Sabre-ising Outdoor media

In 1953 an IBM salesman boarded an American Airlines flight from Los Angeles to New York. In the pre business class days, Blair Smith sat at the back of the plane, where he found himself seated next to a dishevelled unshaven man, who over the next couple of hours would establish himself as both a master conversationalist and the current President of American Airlines, C.R. Smith. 

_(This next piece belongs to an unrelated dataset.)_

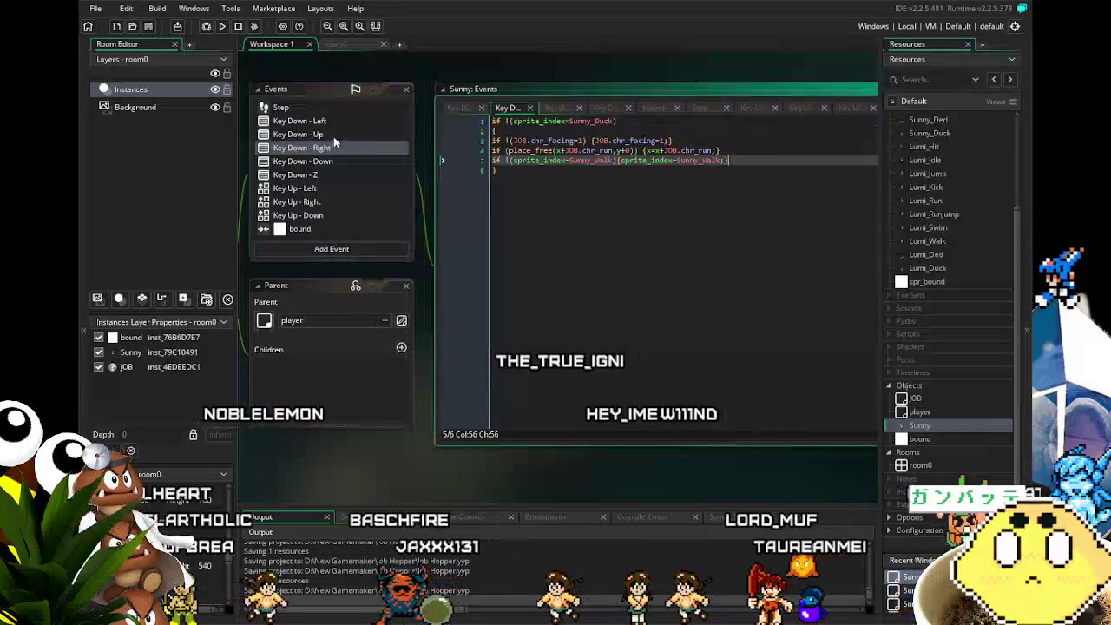
click(337, 174)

When the two arrived in New York the seeds had been sown for a 6 year R&D project between IBM and American Airlines called SABRE (or its less catchy name: "Semi Automated Business Research Environment") a system which ultimately reinvented the way we travel. As Wired magazine also points out, “it shook up computer science too”. Today in the world of self service, online reservations, SABRE is still used to book flights on hundreds of airlines. 50 years on there are lessons for other industries, not least the the outdoor advertising industry where BitPoster is focused, and where many of the pre SABRE practices continue. 

Before SABRE, American Airlines reservationists kept track of travellers in much the same way that restaurant waiters keep track of dinner orders. The used ‘lazy susans’ like the one shown below.

American Airlines "Lazy Susan"

American Airlines "Lazy Susan"

This was a clumsy, ineffective system that was costing American Airlines money. Sales cost per ticket were very high, demand based pricing was impossible and there was significant 'inventory' wastage - airplanes were flying with empty seats and about 80% of them were because of bookkeeping errors from paper-based processing. With unsold outdoor media often running at 50%+, and the lazy susan equivalent of telephone, email and excel spreadsheet the weapons of current choice for the market, the scope to "SABRE-ise" is clear: It's shocking in fact that it is 2015 and it hasn't yet happened in every applicable industry. 

SABRE’s first system was made up of two IBM mainframe computers, based in New York. 8 years after the 2 Smiths had shared a flight together the 1st live system connected 1,500 terminals across the US and Canada. The hardware alone cost about $30m, or around $250m in today’s money. The hardware order from American was at the time the biggest ever received by IBM. 

Being able to have instant updates to its seat inventory and passenger information gave American a huge competitive advantage - they could price and sell in real time through a distributed network. American’s reservationists connected remotely via custom terminals to the IBM mainframes in New York, with data exchanged via an IBM created "frequency modulation data transmission” that worked over AT&T’s telephone lines. There really was a time ‘pre-internet’.  

By 1965 Sabre was handling 7500 reservations per hour; which given that it took American 90 minutes to process each reservation under the lazy susan system, this was an epic efficiency improvement. In our market the current average processing time for transactions is 55 man hours with the bottlenecks around manual checking of availability and matching advertiser briefs to that inventory.

The market consequences are the same - human errors, undersold inventory and limited dynamic pricing. As the network of outdoor screens digitises and the scope develops for literally infinite numbers of bookings the lost opportunity also grows exponentially. BitPoster is taking the lessons from Sabre to solve this problem, and we're helped by where the tech ecosystem is at versus when C.R. and Blair Smith started talking. 

The entry ticket price for SABRE was $30m ($250m in todays money) on hardware alone, covering the mainframe computers, the terminals, the AT&T line access and the engineering, all of which was bespoke, closed loop and requiring highly specialised operators.

In 2015, cloud based servers that are distributed, shared and standardised for access from any device, combined with open source software that is flexible, scalable and very cheap mean the creation of a SABRE-like system comes with a tiny entry ticket by comparison, and ongoing operations requirements can be made for customer self-service as the likes of Expedia, Opodo and BA.com all provide.